Task directions |
Every line of the data that includes "plats" should be copied out.

Items from a data source
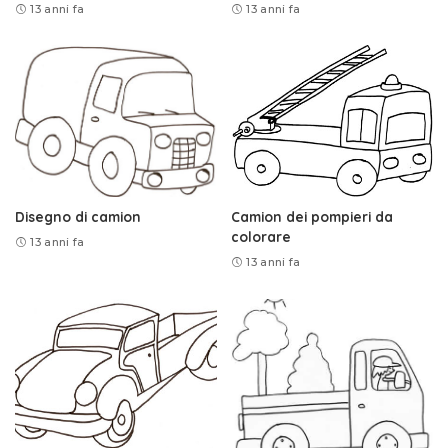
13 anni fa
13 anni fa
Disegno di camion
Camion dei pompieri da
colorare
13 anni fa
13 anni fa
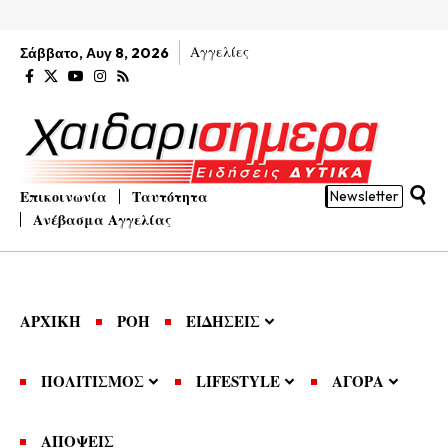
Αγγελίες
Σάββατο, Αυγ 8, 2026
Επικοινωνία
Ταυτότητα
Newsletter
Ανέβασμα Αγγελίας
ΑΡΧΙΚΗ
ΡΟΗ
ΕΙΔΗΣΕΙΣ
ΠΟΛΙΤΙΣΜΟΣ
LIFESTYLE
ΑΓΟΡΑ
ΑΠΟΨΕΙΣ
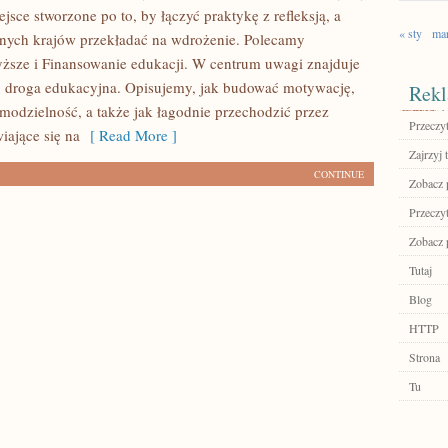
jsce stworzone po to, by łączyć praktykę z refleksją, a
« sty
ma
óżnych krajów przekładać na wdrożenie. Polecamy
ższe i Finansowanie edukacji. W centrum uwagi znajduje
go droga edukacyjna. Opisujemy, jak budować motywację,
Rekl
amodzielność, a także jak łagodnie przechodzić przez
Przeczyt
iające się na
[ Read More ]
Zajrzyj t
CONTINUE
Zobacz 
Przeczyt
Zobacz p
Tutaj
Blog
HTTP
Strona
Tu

...

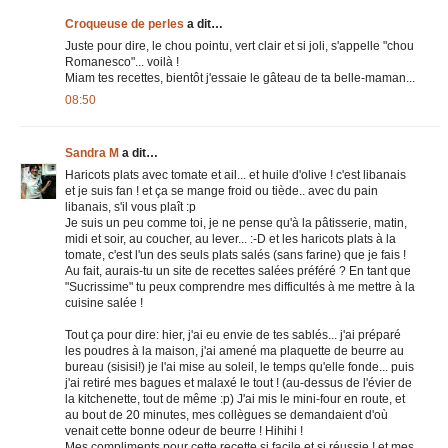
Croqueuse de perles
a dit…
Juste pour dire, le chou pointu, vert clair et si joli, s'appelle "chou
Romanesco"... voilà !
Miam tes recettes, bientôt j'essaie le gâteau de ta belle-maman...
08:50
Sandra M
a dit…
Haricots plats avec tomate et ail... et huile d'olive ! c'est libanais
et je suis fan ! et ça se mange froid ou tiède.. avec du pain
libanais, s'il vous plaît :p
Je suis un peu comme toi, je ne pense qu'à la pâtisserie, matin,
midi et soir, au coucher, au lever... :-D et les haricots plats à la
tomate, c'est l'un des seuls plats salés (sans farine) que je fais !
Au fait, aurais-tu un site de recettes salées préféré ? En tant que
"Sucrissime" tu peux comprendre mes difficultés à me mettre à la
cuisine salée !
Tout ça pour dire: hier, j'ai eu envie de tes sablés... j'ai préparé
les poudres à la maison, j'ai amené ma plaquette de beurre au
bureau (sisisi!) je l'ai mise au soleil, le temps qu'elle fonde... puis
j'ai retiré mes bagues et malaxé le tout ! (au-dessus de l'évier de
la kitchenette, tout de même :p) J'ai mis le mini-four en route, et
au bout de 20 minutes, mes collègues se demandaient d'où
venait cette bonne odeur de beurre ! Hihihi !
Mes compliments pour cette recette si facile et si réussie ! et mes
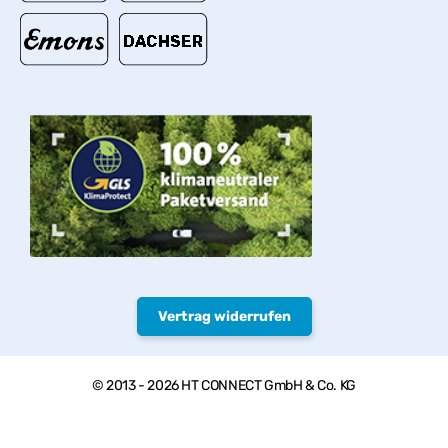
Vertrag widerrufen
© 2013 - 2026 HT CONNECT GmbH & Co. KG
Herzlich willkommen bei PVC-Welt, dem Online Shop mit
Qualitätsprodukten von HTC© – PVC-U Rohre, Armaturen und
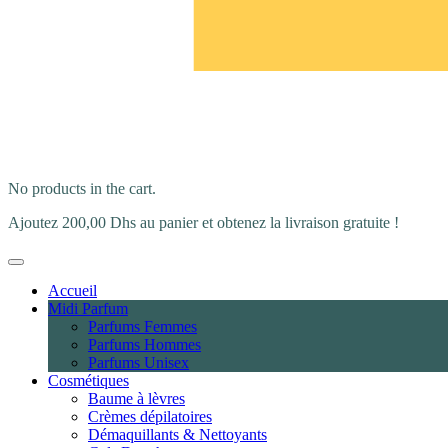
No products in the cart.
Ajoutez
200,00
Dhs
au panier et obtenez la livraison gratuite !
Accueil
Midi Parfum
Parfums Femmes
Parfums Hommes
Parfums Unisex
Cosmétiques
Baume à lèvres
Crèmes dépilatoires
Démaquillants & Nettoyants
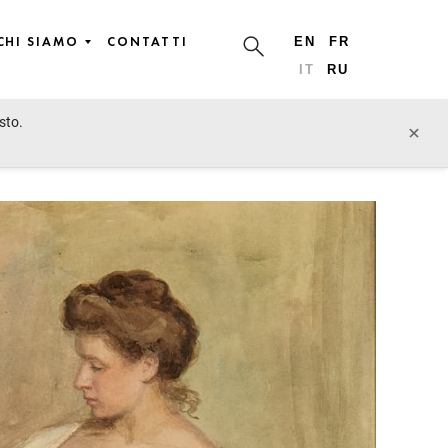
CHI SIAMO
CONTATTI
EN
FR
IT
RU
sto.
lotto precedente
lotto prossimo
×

Solution to this problem |
Haricots plats avec tomate et ail... et huile d'olive ! c'est libanais
midi et soir, au coucher, au lever... :-D et les haricots plats à la
tomate, c'est l'un des seuls plats salés (sans farine) que je fais !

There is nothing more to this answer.